Lembro-me como se fosse hoje do Lourenço com 3, 5, 6 anos. Lembro-me das suas festas de aniversário decoradas com balões e amigos pequeninos como ele que calçavam 26, as mãos ainda papudas e as testas moles, sempre prontos para nos abraçar e receber beijinhos. Lembro-me de o adormecer com a minha mão debaixo da sua cara enquanto lhe fazia festas com a outra. Gostava de lhe cortar o cabelo muito curto. Dizia-lhe, pareces uma escovinha. E ale alisava as pontas dos meus e respondia: e a mãe parece uma vassourinha. Lembro-me de o ver a levantar o dedo à mesa para entrar na conversa uma semana depois de ter começado o primeiro ano. E de aprender uma letra a cada dia. E de lhe ler histórias à noite. E de uma dia me perguntar, ó Mãe se eu ficar muito contente, crescem-me umas asas?

Agora, estou na sala e ele vem com o seu computador e explica-me engenharia genética, discutimos política internacional e os problemas da seca em África e da demografia desorganizada pelos conflitos nas fronteiras da Europa. Mostra-me músicas novas todas as semanas e faz-me chá de limão quando tenho dores de garganta. Mede um 1,88m, o colarinho da camisa é 41, e no entanto, quando olho para ele, vejo-o com a farda do colégio a pôr o dedo no ar, vejo-o a apagar as velas quando eram menos de dez e ficavam ao centro do bolo, e quando beijo a sua testa, ainda é mole, pelo menos no meu coração.

Há 15 anos, quando o ia buscar à infantil, via-o a correr para mim como uma seta ensinada pelo coração e sentia que o coração de mãe é como o Universo, está sempre a crescer e ninguém sabe onde vai parar. Na verdade nunca pára. A minha mãe tem 78 anos e telefona todos os dias aos filhos. E tem saudades minhas quando viajo. Há mais de 20 anos que vai buscar netos à escola. Sou filha de uma super-mãe e sempre quis ser tão boa como ela. É de família. Queremos todos ser iguais à matriarca, padrão e exemplo, modelo e guia, a estrela da companhia.

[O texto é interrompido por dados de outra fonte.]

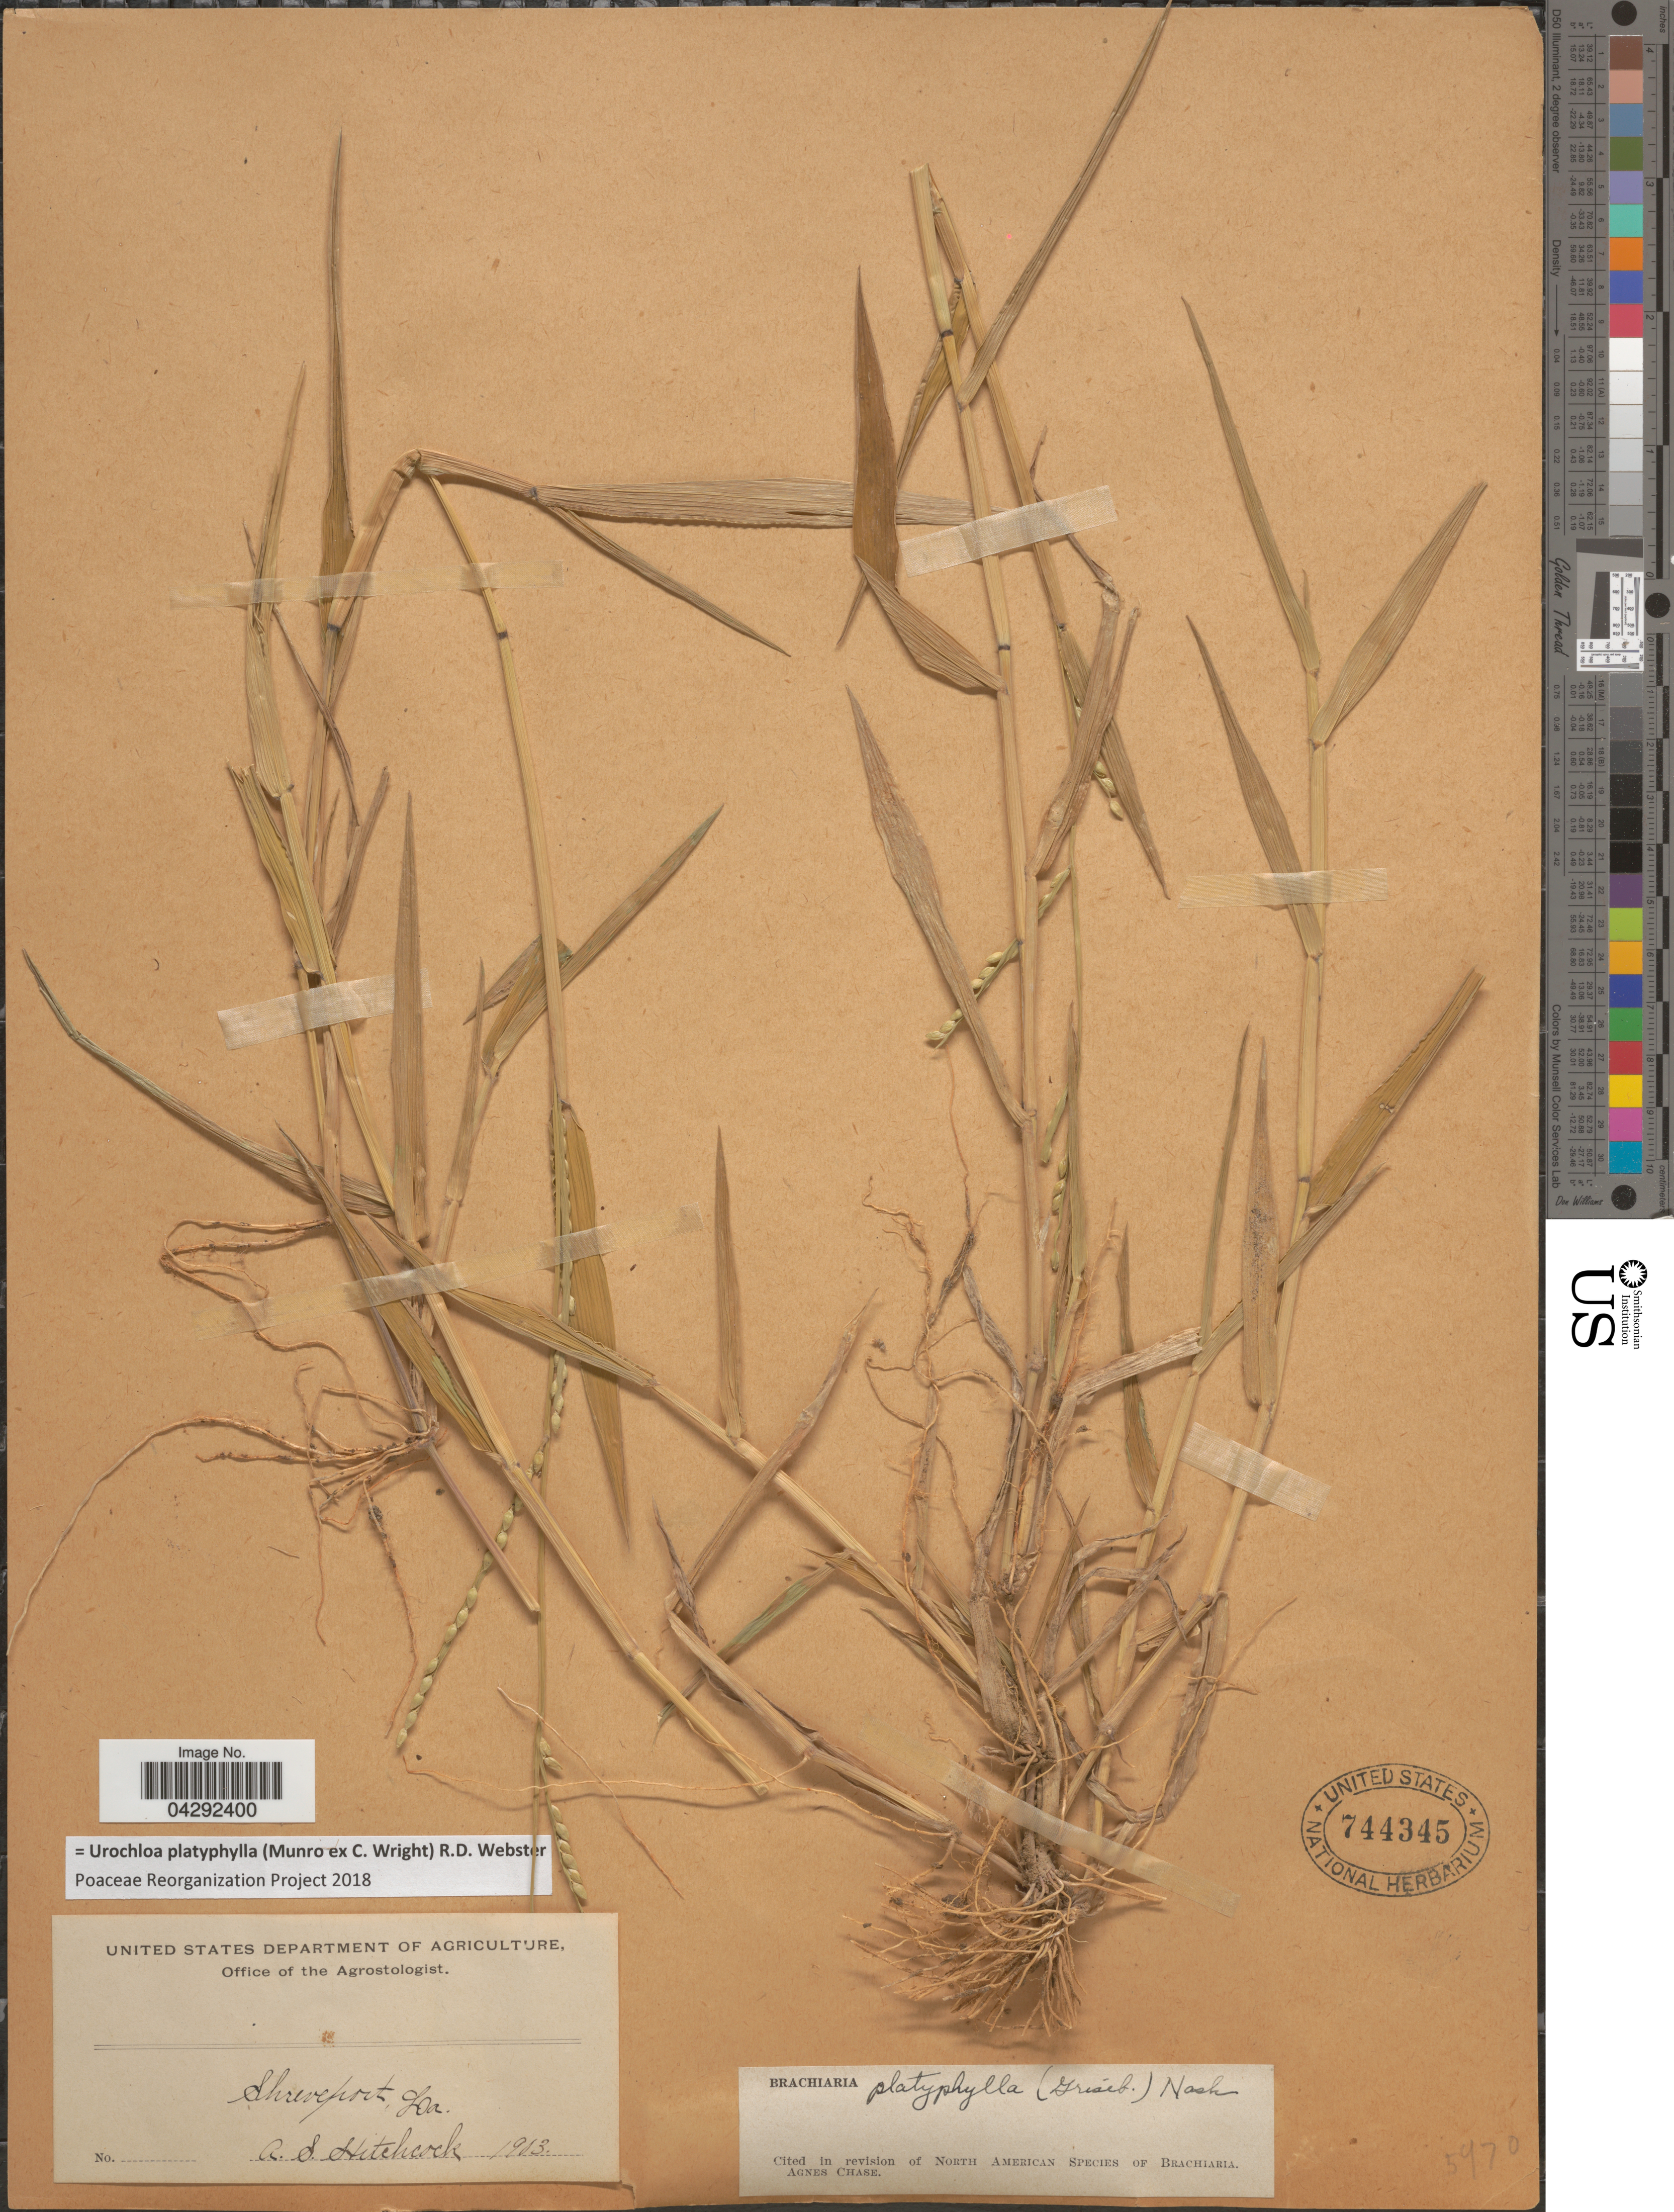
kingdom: Plantae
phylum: Tracheophyta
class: Liliopsida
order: Poales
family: Poaceae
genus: Urochloa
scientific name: Urochloa platyphylla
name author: (Munro ex C. Wright) R.D. Webster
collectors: A. S. Hitchcock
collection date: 1903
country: United States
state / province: Louisiana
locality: Shreveport.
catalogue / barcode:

Os filhos crescem, mas dentro de nós são sempre pequeninos. Nunca deixamos de os querer proteger. E quando começam a voar, olhamos para o céu desconsolados, sabendo que o melhor para eles é deixa-los ir, ou nunca serão autónomos e felizes. Mas é um processo, uma aprendizagem. Há que saber aceitar as mudanças e perceber que deixa-los voar é o único caminho. Não os podemos meter no congelador para que fiquem os nossos bebés para sempre. A vida muda e temos de aprender a mudar com ela. E nunca esquecer que, longe ou perto, pequenos ou crescidos, serão sempre nossos. Como eu sou da minha mãe. E o Lourenço será meu no meu coração. Sempre e para sempre.